━━ DATASET EXCERPTS ━━
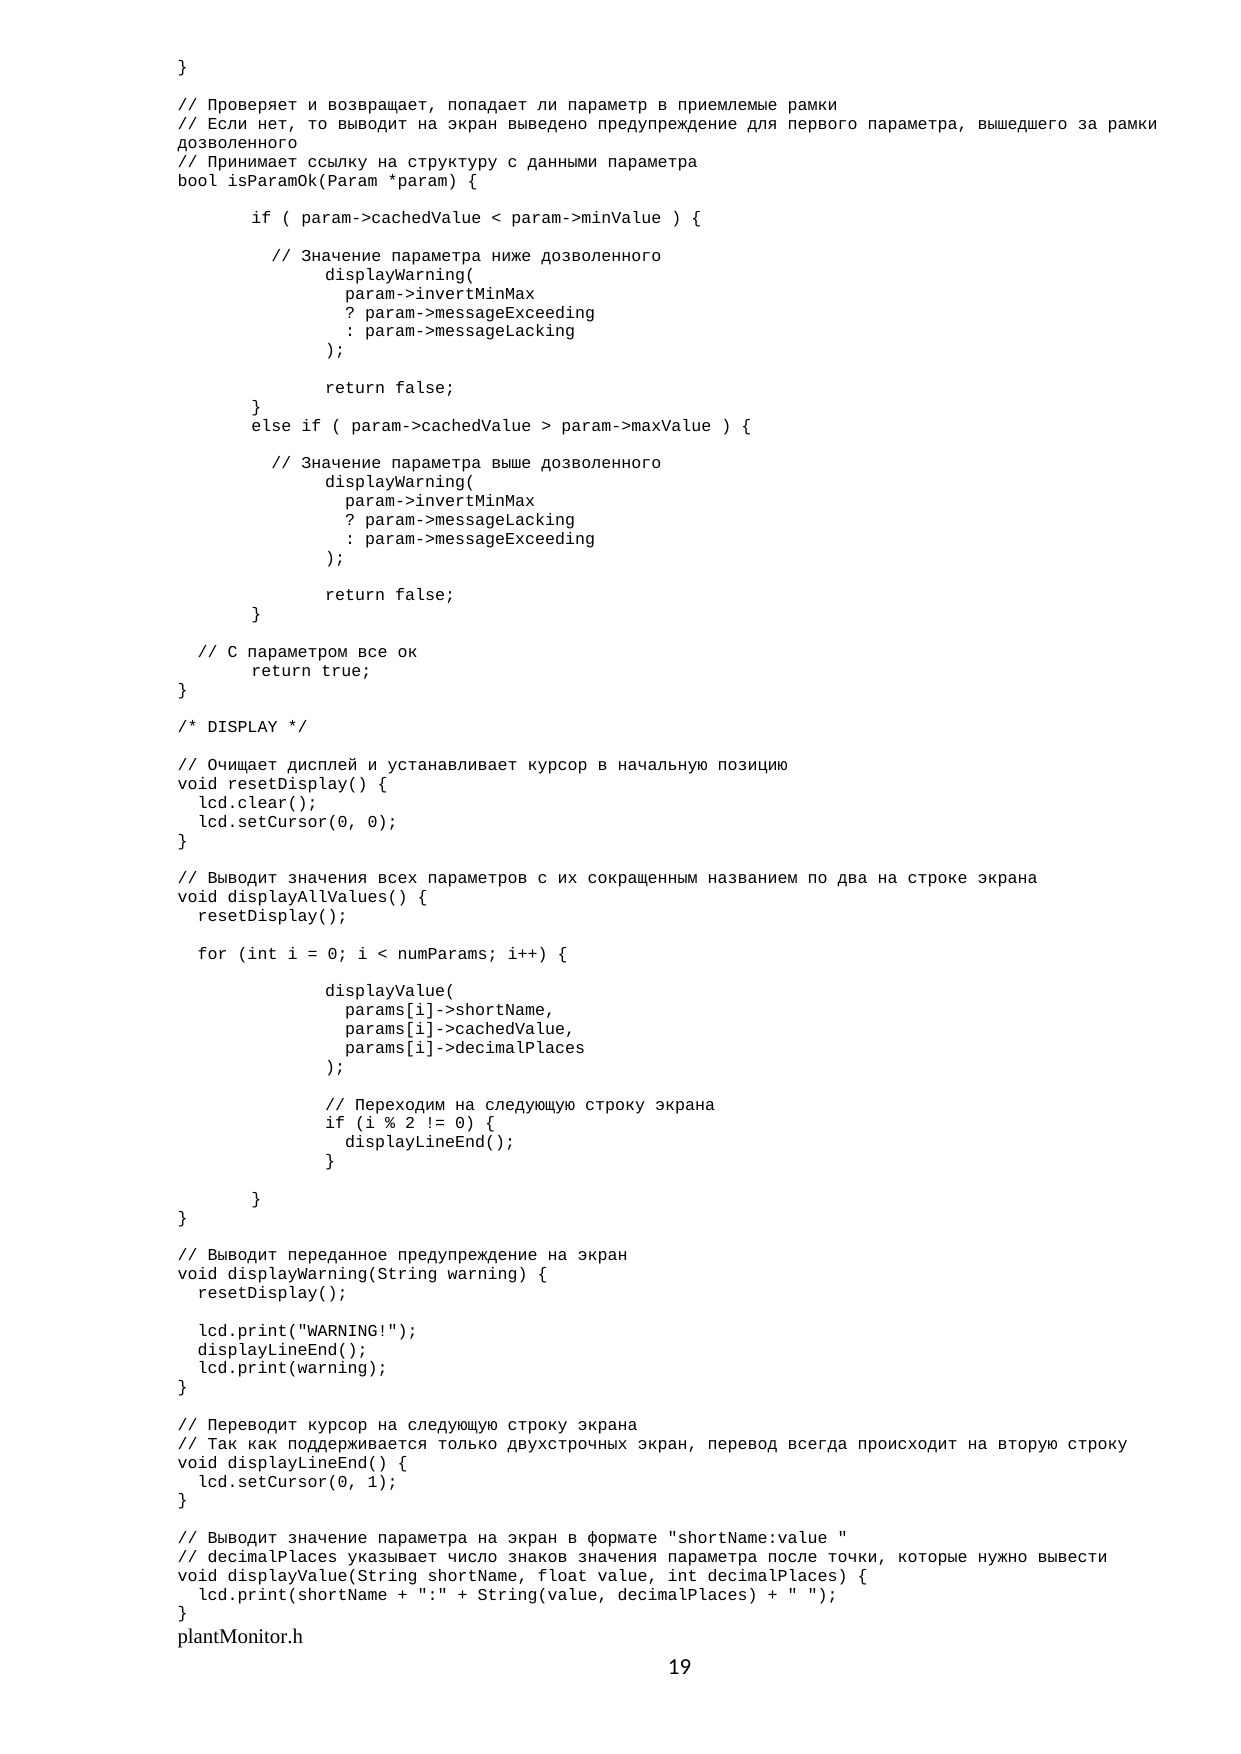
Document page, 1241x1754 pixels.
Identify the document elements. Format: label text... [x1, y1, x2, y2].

text // Проверяет и возвращает, попадает ли параметр в приемлемые рамки [177, 97, 1181, 116]
text // Значение параметра ниже дозволенного [177, 248, 1181, 266]
text // Выводит переданное предупреждение на экран [177, 1247, 1181, 1266]
text resetDisplay(); [177, 1284, 1181, 1303]
text void resetDisplay() { [177, 776, 1181, 794]
text params[i]->decimalPlaces [177, 1039, 1181, 1058]
text : param->messageLacking [177, 323, 1181, 342]
text void displayWarning(String warning) { [177, 1266, 1181, 1284]
text void displayAllValues() { [177, 889, 1181, 907]
text lcd.setCursor(0, 0); [177, 813, 1181, 832]
text } [177, 1153, 1181, 1171]
text // Выводит значение параметра на экран в формате "shortName:value " [177, 1530, 1181, 1548]
text displayLineEnd(); [177, 1341, 1181, 1360]
text : param->messageExceeding [177, 530, 1181, 549]
text displayLineEnd(); [177, 1134, 1181, 1153]
text plantMonitor.h [177, 1624, 1181, 1648]
text ); [177, 342, 1181, 361]
text if (i % 2 != 0) { [177, 1115, 1181, 1134]
text } [177, 59, 1181, 78]
text // Если нет, то выводит на экран выведено предупреждение для первого параметра, вышедшего за рамки дозволенного [177, 116, 1181, 153]
text void displayValue(String shortName, float value, int decimalPlaces) { [177, 1567, 1181, 1586]
text param->invertMinMax [177, 285, 1181, 304]
text params[i]->shortName, [177, 1002, 1181, 1021]
text // decimalPlaces указывает число знаков значения параметра после точки, которые нужно вывести [177, 1548, 1181, 1567]
text displayWarning( [177, 266, 1181, 285]
text if ( param->cachedValue < param->minValue ) { [177, 210, 1181, 229]
text } [177, 398, 1181, 417]
text params[i]->cachedValue, [177, 1021, 1181, 1039]
text bool isParamOk(Param *param) { [177, 172, 1181, 191]
text displayWarning( [177, 474, 1181, 493]
text resetDisplay(); [177, 907, 1181, 926]
text } [177, 1379, 1181, 1398]
text // Принимает ссылку на структуру с данными параметра [177, 153, 1181, 172]
text return false; [177, 587, 1181, 606]
text ); [177, 1058, 1181, 1077]
text } [177, 1209, 1181, 1228]
text lcd.print("WARNING!"); [177, 1322, 1181, 1341]
text displayValue( [177, 983, 1181, 1002]
text // С параметром все ок [177, 643, 1181, 662]
text for (int i = 0; i < numParams; i++) { [177, 945, 1181, 964]
text lcd.print(shortName + ":" + String(value, decimalPlaces) + " "); [177, 1586, 1181, 1605]
text // Переходим на следующую строку экрана [177, 1096, 1181, 1115]
text ? param->messageExceeding [177, 304, 1181, 323]
text } [177, 1605, 1181, 1624]
text } [177, 1492, 1181, 1511]
text return true; [177, 662, 1181, 681]
text void displayLineEnd() { [177, 1454, 1181, 1473]
text lcd.print(warning); [177, 1360, 1181, 1379]
text } [177, 1190, 1181, 1209]
text return false; [177, 379, 1181, 398]
text // Так как поддерживается только двухстрочных экран, перевод всегда происходит на вторую строку [177, 1435, 1181, 1454]
text else if ( param->cachedValue > param->maxValue ) { [177, 417, 1181, 436]
text // Выводит значения всех параметров с их сокращенным названием по два на строке экрана [177, 870, 1181, 889]
text lcd.clear(); [177, 794, 1181, 813]
text // Очищает дисплей и устанавливает курсор в начальную позицию [177, 757, 1181, 776]
text ? param->messageLacking [177, 512, 1181, 530]
text param->invertMinMax [177, 493, 1181, 512]
text } [177, 832, 1181, 851]
text // Значение параметра выше дозволенного [177, 455, 1181, 474]
text ); [177, 549, 1181, 568]
text // Переводит курсор на следующую строку экрана [177, 1417, 1181, 1435]
text } [177, 606, 1181, 625]
text /* DISPLAY */ [177, 719, 1181, 738]
text lcd.setCursor(0, 1); [177, 1473, 1181, 1492]
text } [177, 681, 1181, 700]
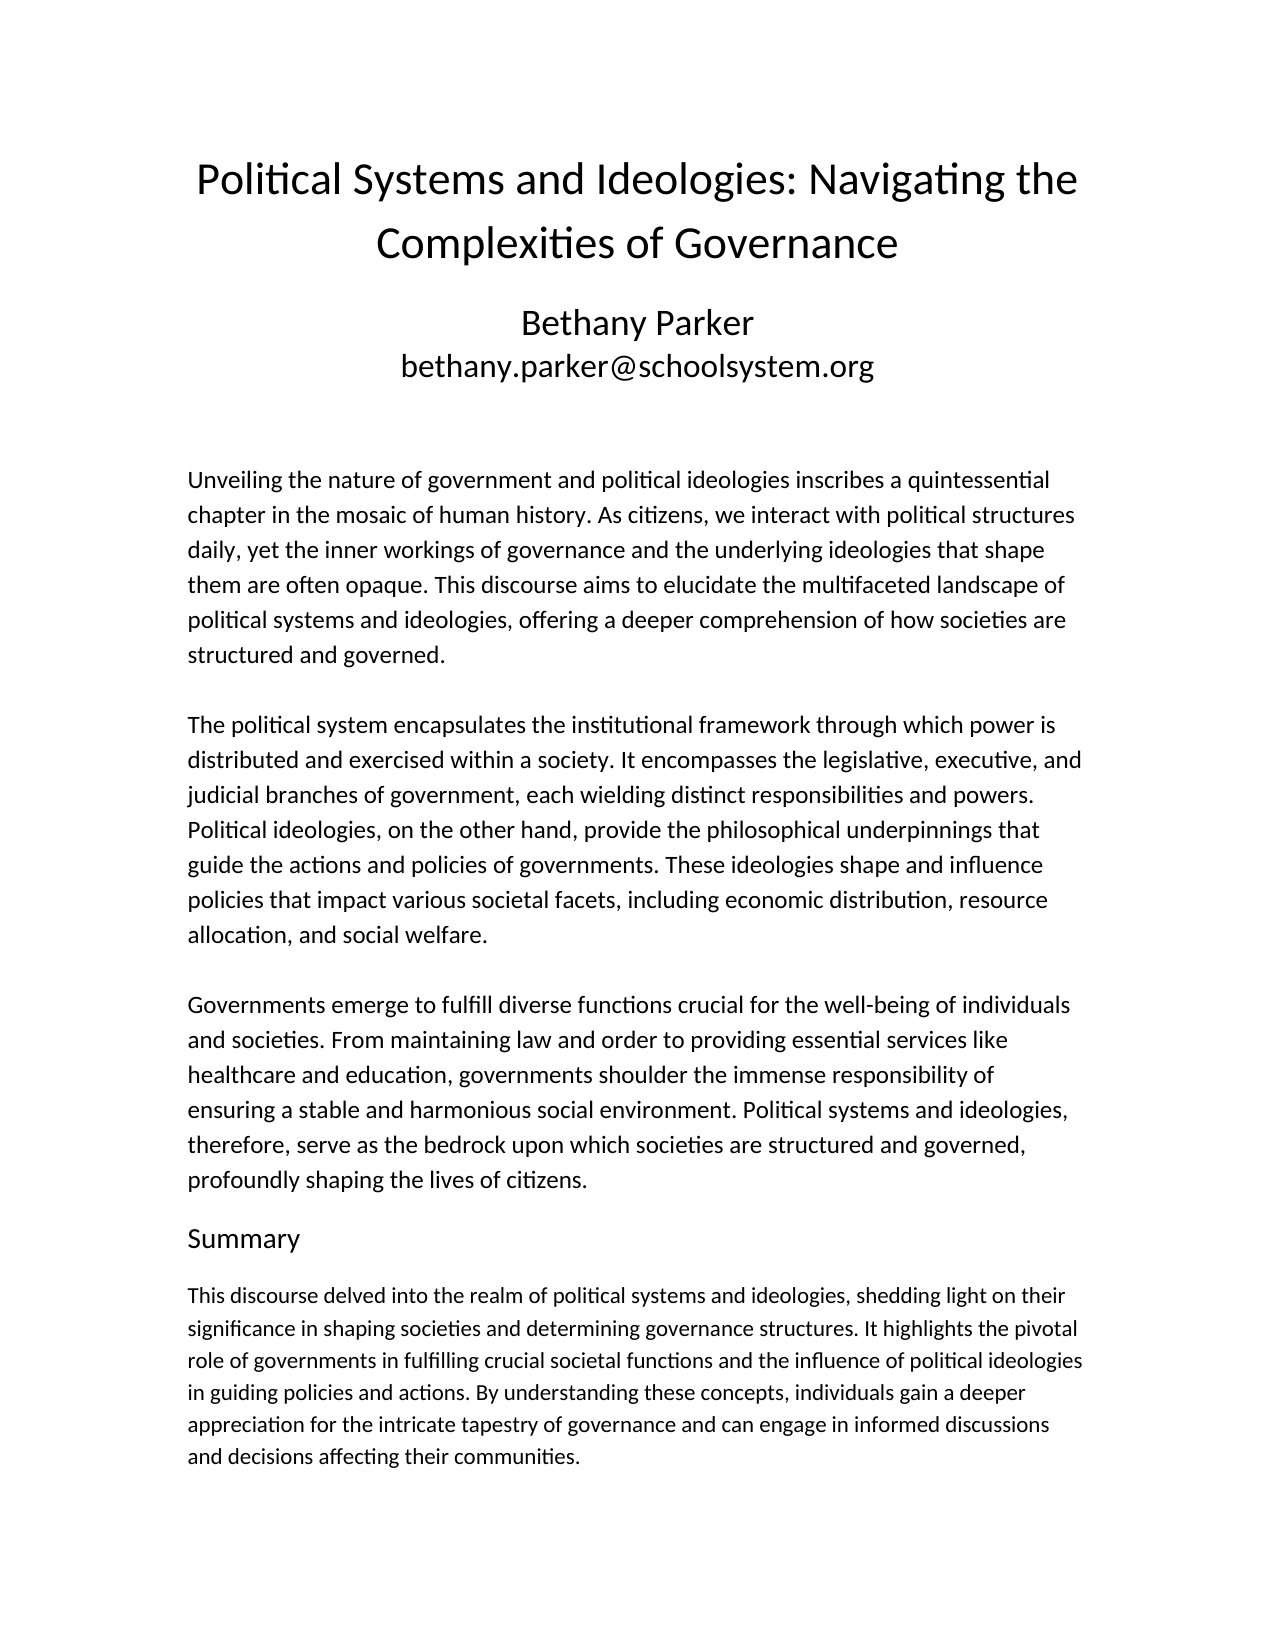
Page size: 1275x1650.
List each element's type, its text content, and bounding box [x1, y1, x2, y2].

text This discourse delved into the realm of political systems and ideologies, shedding light on their significance in shaping societies and determining governance structures. It highlights the pivotal role of governments in fulfilling crucial societal functions and the influence of political ideologies in guiding policies and actions. By understanding these concepts, individuals gain a deeper appreciation for the intricate tapestry of governance and can engage in informed discussions and decisions affecting their communities. [187, 1281, 1087, 1470]
text Bethany Parker [187, 299, 1087, 345]
text Unveiling the nature of government and political ideologies inscribes a quintessential chapter in the mosaic of human history. As citizens, we interact with political structures daily, yet the inner workings of governance and the underlying ideologies that shape them are often opaque. This discourse aims to elucidate the multifaceted landscape of political systems and ideologies, offering a deeper comprehension of how societies are structured and governed. The political system encapsulates the institutional framework through which power is distributed and exercised within a society. It encompasses the legislative, executive, and judicial branches of government, each wielding distinct responsibilities and powers. Political ideologies, on the other hand, provide the philosophical underpinnings that guide the actions and policies of governments. These ideologies shape and influence policies that impact various societal facets, including economic distribution, resource allocation, and social welfare. Governments emerge to fulfill diverse functions crucial for the well-being of individuals and societies. From maintaining law and order to providing essential services like healthcare and education, governments shoulder the immense responsibility of ensuring a stable and harmonious social environment. Political systems and ideologies, therefore, serve as the bedrock upon which societies are structured and governed, profoundly shaping the lives of citizens. [187, 464, 1087, 1194]
text bethany.parker@schoolsystem.org [187, 345, 1087, 386]
text Political Systems and Ideologies: Navigating the Complexities of Governance [187, 150, 1087, 270]
text Summary [187, 1220, 1087, 1255]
━━━
▶ _WHAT TO DO_: Which lines in the listing hold the word "false"? Copy them out.

▶ _COMPLETED EXERCISE_:
text return false; [177, 587, 1181, 606]
text return false; [177, 379, 1181, 398]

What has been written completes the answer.